Black hole in the bath

A groundbreaking experiment has allowed researchers to simulate the dissipation of energy around a black hole using waves generated in a bath tub, says Aswin Sekhar

  • Published 26.02.18
An artist’s interpretation of a supermassive black hole, a billion times the mass of the sun, surrounded by matter flowing onto the black hole in what is termed an accretion disk. Also shown is an outflowing jet of energetic particles, believed to be powered by the black hole’s spin

Black holes are possibly the most mysterious objects in the universe. The physics that explains these massive cosmic bodies is equally esoteric and beyond the comprehension of all but a select few. The most complex physics can, however, be demonstrated by a deceptively simple experiment. Recently, physicists at the University of Nottingham, UK, showed how black holes behave, using a bathtub and coloured water.

The team at the School of Mathematical Sciences, led by Silke Weinfurtner, simulated a natural phenomenon called superradiance - the process of extracting energy from black holes - in a filled bathtub where the black hole corresponded to the drainage hole in the centre. A specially designed sensor recorded the superradiant scattering effect. The study was published in the journal Nature Physics.

"Black hole phenomena are hard, if not impossible, to study directly. So there are very limited experimental possibilities," said Weinfurtner in a statement.

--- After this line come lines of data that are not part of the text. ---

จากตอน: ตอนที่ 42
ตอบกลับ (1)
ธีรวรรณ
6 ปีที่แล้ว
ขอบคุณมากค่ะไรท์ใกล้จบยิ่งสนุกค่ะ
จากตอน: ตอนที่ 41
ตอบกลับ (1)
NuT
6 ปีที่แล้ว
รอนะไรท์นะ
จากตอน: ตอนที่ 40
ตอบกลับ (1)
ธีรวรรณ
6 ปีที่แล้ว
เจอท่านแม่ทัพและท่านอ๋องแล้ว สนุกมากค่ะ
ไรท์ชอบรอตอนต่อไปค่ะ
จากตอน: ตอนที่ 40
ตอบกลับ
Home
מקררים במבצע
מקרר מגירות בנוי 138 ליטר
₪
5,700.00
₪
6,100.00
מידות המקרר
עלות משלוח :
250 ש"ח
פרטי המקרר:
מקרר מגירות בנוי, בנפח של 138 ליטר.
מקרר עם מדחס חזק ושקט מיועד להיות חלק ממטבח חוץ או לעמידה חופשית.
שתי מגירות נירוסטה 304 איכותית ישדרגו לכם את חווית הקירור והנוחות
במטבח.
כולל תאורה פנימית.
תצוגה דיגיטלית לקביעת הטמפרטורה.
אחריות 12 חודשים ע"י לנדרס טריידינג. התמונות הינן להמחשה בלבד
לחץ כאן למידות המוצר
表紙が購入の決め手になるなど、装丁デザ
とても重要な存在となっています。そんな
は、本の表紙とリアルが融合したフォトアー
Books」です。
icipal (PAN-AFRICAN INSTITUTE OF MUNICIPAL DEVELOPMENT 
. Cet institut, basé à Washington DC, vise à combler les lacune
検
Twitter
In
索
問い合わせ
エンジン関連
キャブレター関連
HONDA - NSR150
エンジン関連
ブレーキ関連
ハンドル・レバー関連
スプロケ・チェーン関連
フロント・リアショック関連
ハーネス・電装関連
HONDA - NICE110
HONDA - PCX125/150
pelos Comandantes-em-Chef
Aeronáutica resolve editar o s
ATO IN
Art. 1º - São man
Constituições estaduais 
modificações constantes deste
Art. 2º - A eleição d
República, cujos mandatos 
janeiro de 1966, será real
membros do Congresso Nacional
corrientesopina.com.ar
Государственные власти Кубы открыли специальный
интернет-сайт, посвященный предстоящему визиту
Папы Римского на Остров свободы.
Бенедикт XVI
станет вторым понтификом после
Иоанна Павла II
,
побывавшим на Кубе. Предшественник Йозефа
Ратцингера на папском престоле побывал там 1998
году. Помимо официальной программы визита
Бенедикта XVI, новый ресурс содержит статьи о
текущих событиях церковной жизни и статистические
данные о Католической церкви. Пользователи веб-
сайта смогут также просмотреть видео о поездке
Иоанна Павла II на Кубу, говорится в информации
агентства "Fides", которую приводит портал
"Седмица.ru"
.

This study is significant because the behaviour of black holes has been studied in a lab for the first time. Astrophysicists can only indirectly observe black holes by using hints from the motion of other celestial bodies around them. Says Quanzhi Ye, a solar system astronomer at California Institute of Technology, US, "The physics around black holes is totally different from what rules daily life. When you have something that can produce a number of exotic things and yet can't be seen, you can't resist the temptation to find out more."

Albert Einstein is considered the reluctant father of black holes because it is his theory of general relativity that provides the basis for them but he himself was loathe to accept their existence. Indian astrophysicist and Nobel winner S. Chandrasekhar found that stars bigger than 1.4 times the sun - called the Chandrasekhar limit - will evolve into a black hole.

"Black holes are amongst the most remarkable members of the modern astrophysical zoo - ranging from supermassive objects to objects of stellar mass (tens of times heavier than the sun), down to much smaller, so-called micro black holes, with masses of the order of just a trillion tonnes, which might have formed during the very earliest stages of the Big Bang," says Mark Bailey, a noted astrophysicist and senior member of the International Astronomical Union.

Kiwi mathematician Roy Kerr gave us an image of the black hole - like water swirling around a drain - but the name came later, in 1967, from physicist John A. Wheeler of the US.

The traditional concepts of black holes evolved due to research in quantum mechanics. "Stephen Hawking showed that all black holes 'evaporate' over time, through a quantum-mechanical process now termed Hawking radiation. For black holes a few times heavier than the sun, the effects of evaporation are negligible. However, if black holes with much smaller masses were to form in the early universe, the Hawking radiation effect would be significant for those," comments Amol Patwardhan, a neutrino astrophysicist at the University of Wisconsin-Madison in the US. This has led experts in quantum mechanics as well as string theory to look at the possibility of very small or micro black holes.

Reputed string theorist and director of IISER Pune, Sunil Mukhi, says, "Micro black holes are a very good example of solitonic particles - concentrated lumps of energy which are expected to behave just like fundamental particles. Since large black holes are abundant in the universe, it is natural that small (even tiny) black holes should exist as well."

The remarkable thing is that solitonic particles can be produced in pairs from "nothing" if sufficient energy is provided. This means that, theoretically, micro black holes could be produced in labs. The only problem is that they would evaporate too fast.

"A black hole with a mass of 400 tonnes would evaporate in about five seconds," says Suvrat Raju, a quantum mechanics expert at ICTS-TIFR, Bangalore. A captive black hole would enable scientists to study it closely. There are, however, no indications that existing particle accelerators produce micro black holes in noticeable numbers.

"Some have been tempted to speculate that they [micro black holes] will instead [of evaporating] grow in size, become big black holes and swallow us all up. This delicious fantasy is not supported by any reliable calculation," chuckles Mukhi.

Since people do not anyway understand the physics underlying black holes, the absence of any support for this paranoid thought - fit to be turned into a disaster movie - is not that reassuring. It is, however, important to note that all particle accelerators - whether it be CERN in Geneva or VECC at Calcutta - are extremely safe. CERN scientists have been talking to the media and general public to convince people that the apprehensions about micro black holes are baseless. The recent study must reassure Luddites as it has shown that we don't need a black hole to study its properties.